Ejercicio A: En el texto sobre la casa embrujada del barrio, ¿de qué murió el anciano que había fallecido en esa casa?
Ejercicio B: Prosigue el texto sobre la casa embrujada del barrio a partir de su última oración.

Antes de Paulito, perdimos al niño que fue tragado por una alcantarilla abierta y Eduardo Sosa y dos familias en Ciego de Ávila asesinadas para robarles y Edesio Alejandro y otros tantos que nos pueblan de fantasmas la casa país. En lo que colocábamos las fichas de manera automática encima de aquella mesa de jardín con un mantel encima, pensaba en una anécdota de mi infancia.

Una Isla que se siente como una casa embrujada

En mi barrio había una casa de construcción americana, con paredes color verde emergencia médica, y un arbusto en el patio del frente con esas florecillas rojas que arrancas y luego succionas el tallo para extraerles el néctar. Todos los niños del barrio decían que estaba embrujada. Comentaban que ahí había muerto un hombre.

Y sí, ahí había fallecido un anciano de un infarto, pero solo las casas recién levantadas, todavía húmedas porque el cemento no ha secado, no tienen sus muertos. Los niños, que no entienden sobre muertos —muchos de ellos piensan que fueron a dar una vuelta y pronto regresarán y podrán preguntarles: ¿Qué me trajiste?—, hicieron fijación con ese en específicos.

Datos:
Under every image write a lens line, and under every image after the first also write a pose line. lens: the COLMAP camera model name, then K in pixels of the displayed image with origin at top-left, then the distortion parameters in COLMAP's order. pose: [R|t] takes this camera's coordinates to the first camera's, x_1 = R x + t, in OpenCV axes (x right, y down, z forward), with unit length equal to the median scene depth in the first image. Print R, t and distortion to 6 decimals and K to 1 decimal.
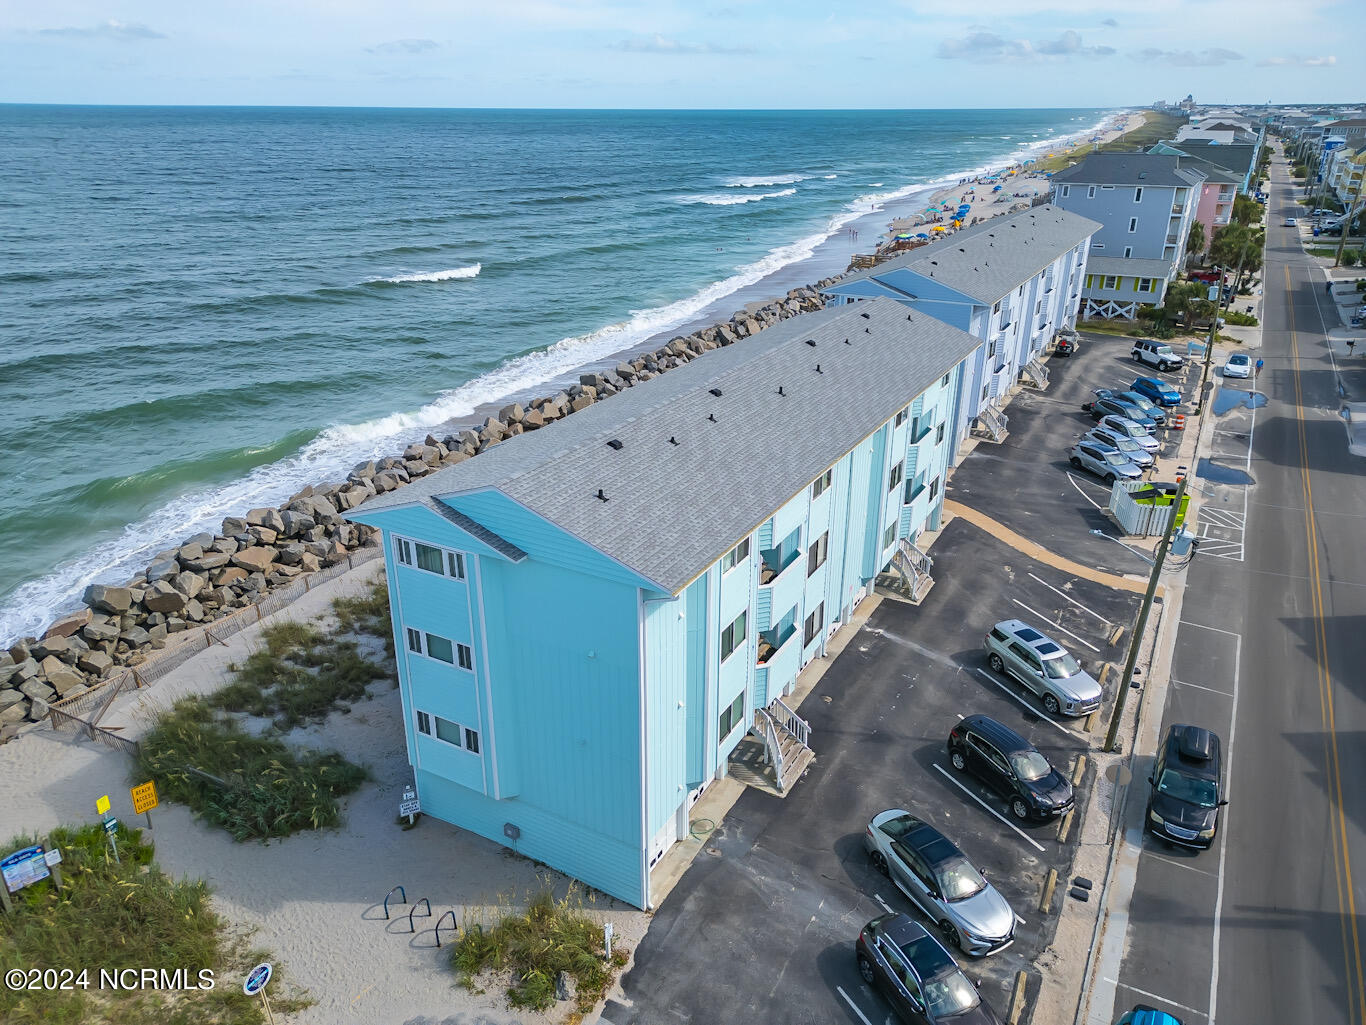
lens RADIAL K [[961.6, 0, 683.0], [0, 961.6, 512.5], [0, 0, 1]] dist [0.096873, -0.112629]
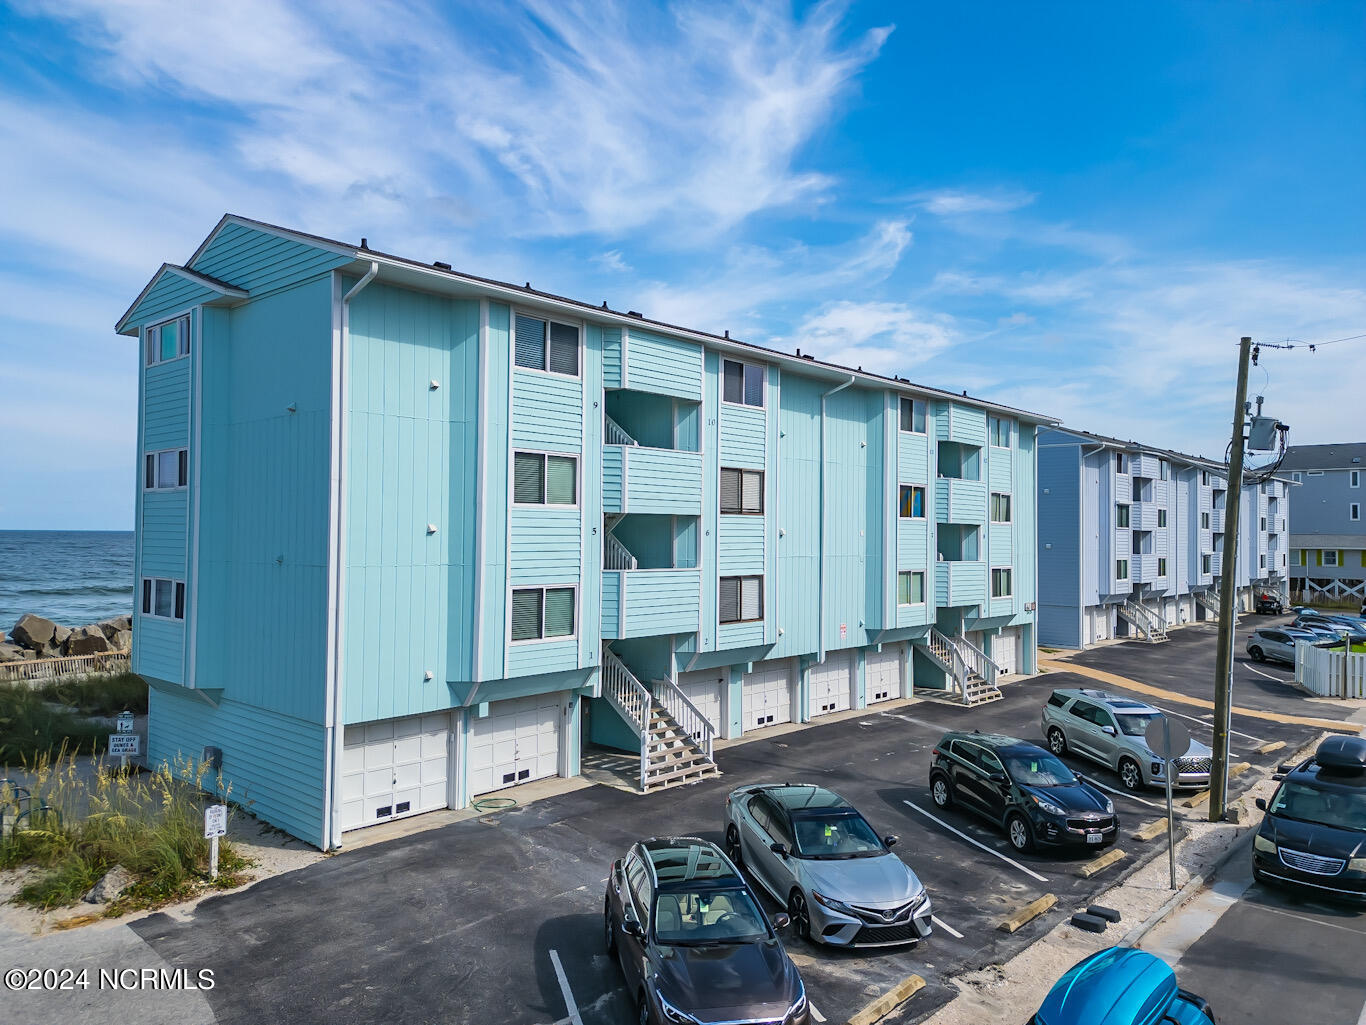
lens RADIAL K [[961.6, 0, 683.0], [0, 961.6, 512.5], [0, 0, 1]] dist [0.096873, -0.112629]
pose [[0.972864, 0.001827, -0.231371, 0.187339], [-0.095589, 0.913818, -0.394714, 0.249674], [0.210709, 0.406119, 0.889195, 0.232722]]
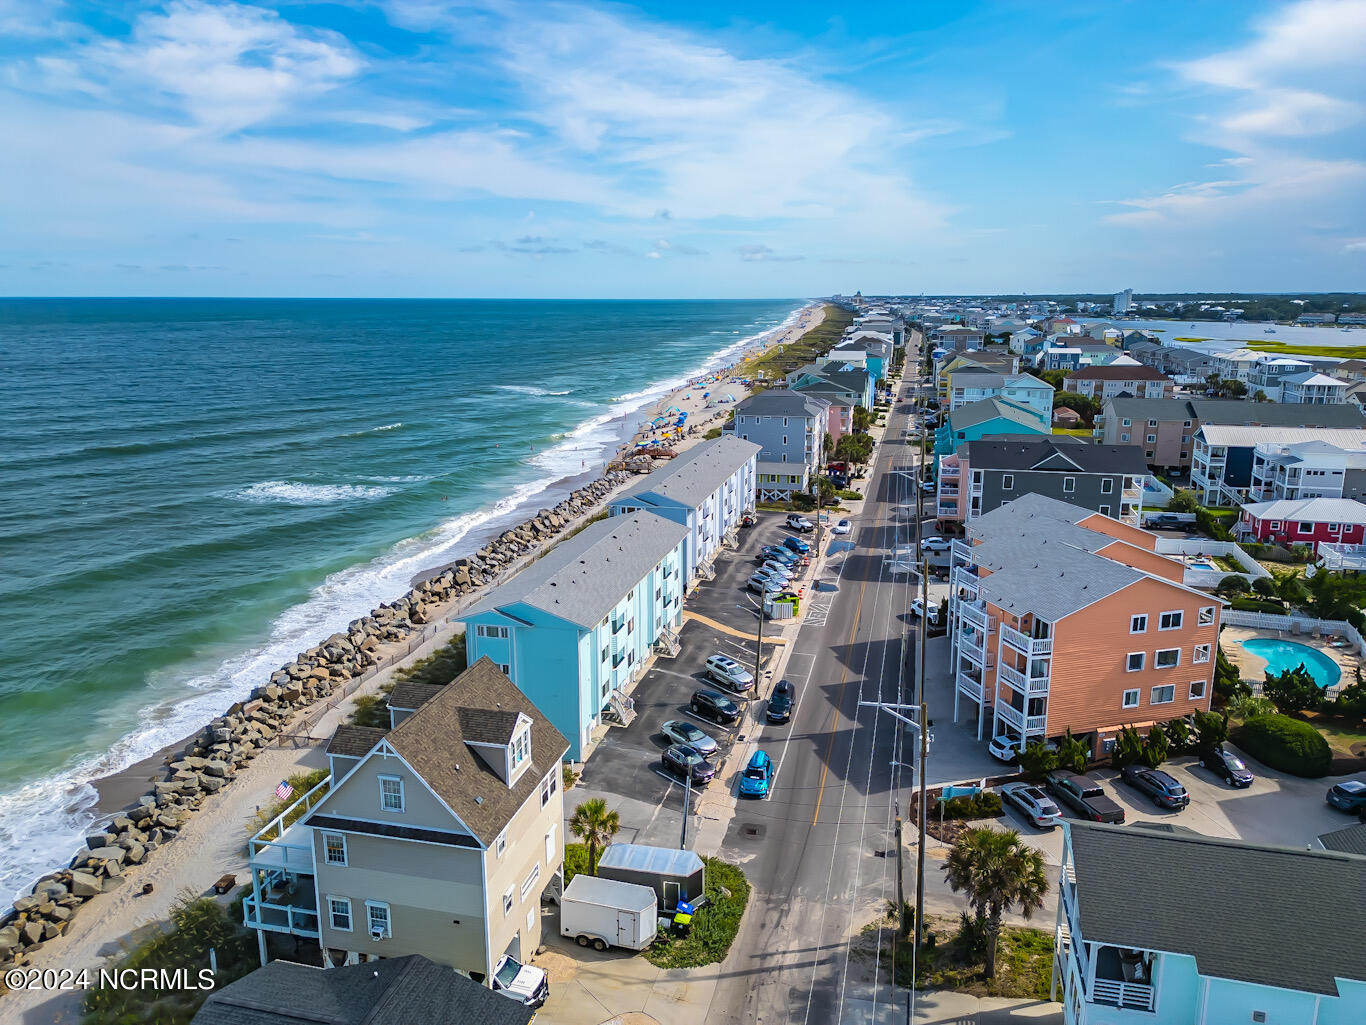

Espacio de respuesta A: El anciano murió de un infarto.

Espacio de respuesta B:
La casa estaba abandonada hace muchos años y todos sabemos que los fantasmas solo se mudan a sitios así. ¿Quién ha visto a uno de ellos en un solar, en una cuartería, en una ciudadela? Según me explicaría mi madre, ahí vivía una pareja de señores mayores. Cuando el corazón a él le reventó, ella no quiso quedarse. Quizá porque creía que al estirar la mano lo rozaría sin querer, porque él se sentaba a su lado a ver la novela o abría las ollas para saber qué había cocinado ella.

Sin embargo, los niños del barrio preferíamos el relato de que era una casa embrujada. No obstante, con fantasmas o sin ellos, en la parte trasera del lugar había una hermosa mata de mangos chupones. La copa del árbol resaltaba por encima del techo de la vivienda y desde la calle podíamos observar cuando florecía y se punteaba de pepitas de oro.

Al ocurrir esto, íbamos hasta la casa de un amigo, a cuyo patio solo lo separaba un muro del caserón abandonado. Cruzábamos la pared y nos poníamos a recoger todos los mangos que encontrábamos. Siempre lo hacíamos de día, porque todos sabemos que La Flaca es un animal nocturno. Incluso, algunos se doblaban la parte de abajo del pulover para hacer una especie de jolongo y llevarle algunos a su mamá.

De repente, comenzamos a escuchar unos ruidos extraños, una mezcla entre un alarido y un ulular. ¡El fantasma venía por nosotros!, a nadie le gusta que jueguen con sus mangos chupones.

Una Isla que se siente como una casa embrujada

Corrimos, despavoridos, como almas en pena perseguidas por otra alma en pena. No sé ni cómo saltamos el muro para regresar. Tal vez fue uno de los momentos en que más agilidad he demostrado y tal vez mi experiencia más religiosa. Meses después, me enteraría de que el ruido que sentimos fue la vecina de la izquierda que, cuando nos sintió tumbar los mangos a pedradas, decidió asustarnos, y vaya qué lo logró.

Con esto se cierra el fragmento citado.